Kmart also resolved an objection by rival Wal-Mart Stores Inc. over whether Kmart had infringed on a product patent. That issue likely will wait until after Kmart emerges on May 5.
These moves were largely grandstanding in what otherwise appears to most parties as a done deal. Kmart is simply too valuable a company to liquidate, and its fortunes affect so many businesses that the companies had to reach an agreement so Kmart could move forward.
Sheryl Toby, who represented Kmart music supplier Handleman Co. of Troy, said the process put a great deal of strain on the retailer's vendors.
"Handleman generally supported the confirmation of the plan," Toby said. "And we hope that they treat their vendors fairly going forward."
New ownership
The most significant change is its new ownership. More than half of the company now belongs to Edward Lampert, a reclusive millionaire whose privately held hedge fund has made a fortune investing in downtrodden companies.
Historically, retailers find emerging from bankruptcy is like trying to escape from quicksand. However, Lampert is known for his business acumen and tends to stick around if he feels a company has growth potential.
Last fall, Lampert's company, ESL Investments Inc. of Greenwich, Conn., bought up millions of dollars in Kmart claims in exchange for larger shares of stock in the newly emerged company.
His role at Kmart grew larger in January when the retailer announced Lampert was contributing millions to Kmart's emergence plans, giving the retailer the money it needs to pay off its lenders and fund some of its cash needs.
Tim Skillman, principal with BBK Ltd. in Southfield, said Kmart must obey "the golden rule" when it comes to dealing with Lampert.
"He who owns the gold makes the rules," Skillman said. "He does control this company and (although they are not public yet) he does have specific plans for it. You cannot look at the future of Kmart without taking into consideration what this man's history and strategy might be."
Lampert is known as the driving force behind Kmart's commitment to emerging in 2003 when it had considered taking its creditors' advice and staying under court protection until 2004 or later.
His investment agreement put an end date on Kmart's reorganization, saying it must emerge by May 31 or lose any funds he planned to contribute.
Big Planning Role
Besides his stock holdings, Lampert will be a factor in Kmart's big-picture planning.
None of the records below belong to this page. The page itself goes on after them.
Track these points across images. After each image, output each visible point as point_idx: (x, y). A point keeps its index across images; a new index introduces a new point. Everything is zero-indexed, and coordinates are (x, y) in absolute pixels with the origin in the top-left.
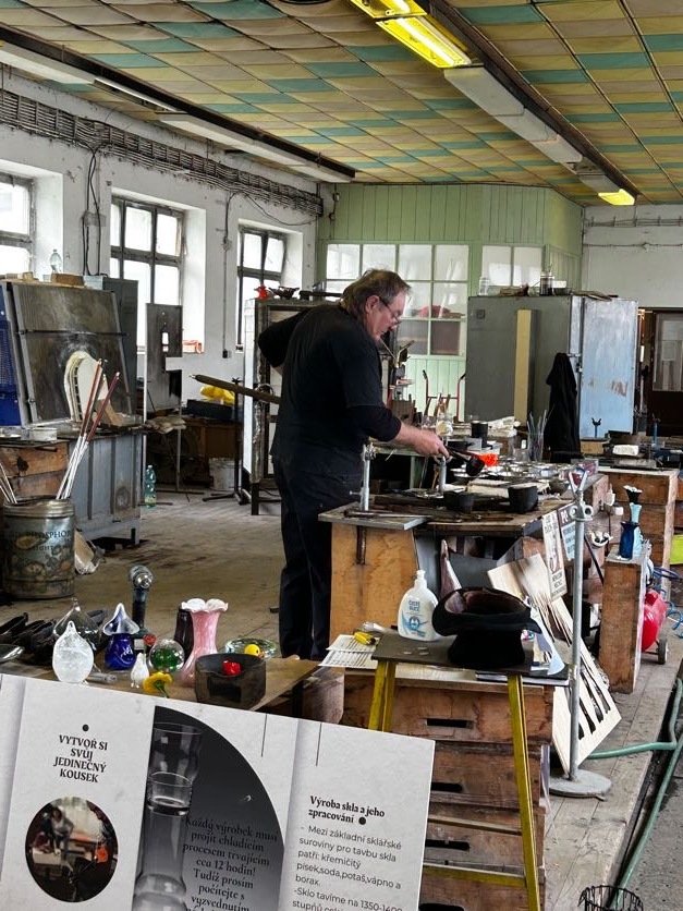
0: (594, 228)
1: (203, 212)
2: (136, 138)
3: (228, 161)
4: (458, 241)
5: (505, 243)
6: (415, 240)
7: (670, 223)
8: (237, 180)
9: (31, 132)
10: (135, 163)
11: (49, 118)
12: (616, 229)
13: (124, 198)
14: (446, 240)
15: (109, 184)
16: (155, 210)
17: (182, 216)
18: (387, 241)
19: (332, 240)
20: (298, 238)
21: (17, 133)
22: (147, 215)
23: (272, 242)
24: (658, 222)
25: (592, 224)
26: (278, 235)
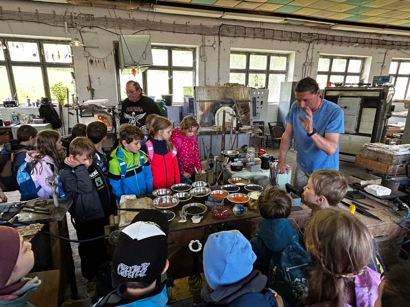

Lampert's financial investments gave him the power to appoint four members of Kmart's new board of directors. Along with himself, Lampert added two of his company's officers and one of his fund investors to Kmart's board.
"He's going to be very hands on," predicted O'Keefe. "He's got the primary risk."
Kmart's new board is expected to hold its first meeting within weeks of the company's emergence. Day has said its first order of business will be a variety of corporate governance issues, including establishing the new company's bylaws and other similar matters.
Day takes the reins of a company in the early stages of its redevelopment. While Kmart is an American icon, many households have forgotten its existence. Kmart's sales have slipped throughout the bankruptcy as shoppers failed to return at the rate the company anticipated.
The former Sears executive also has to complete his executive staff. Right now, he has an office full of hired guns, all who came in for the reorganization and plan to leave shortly after emergence.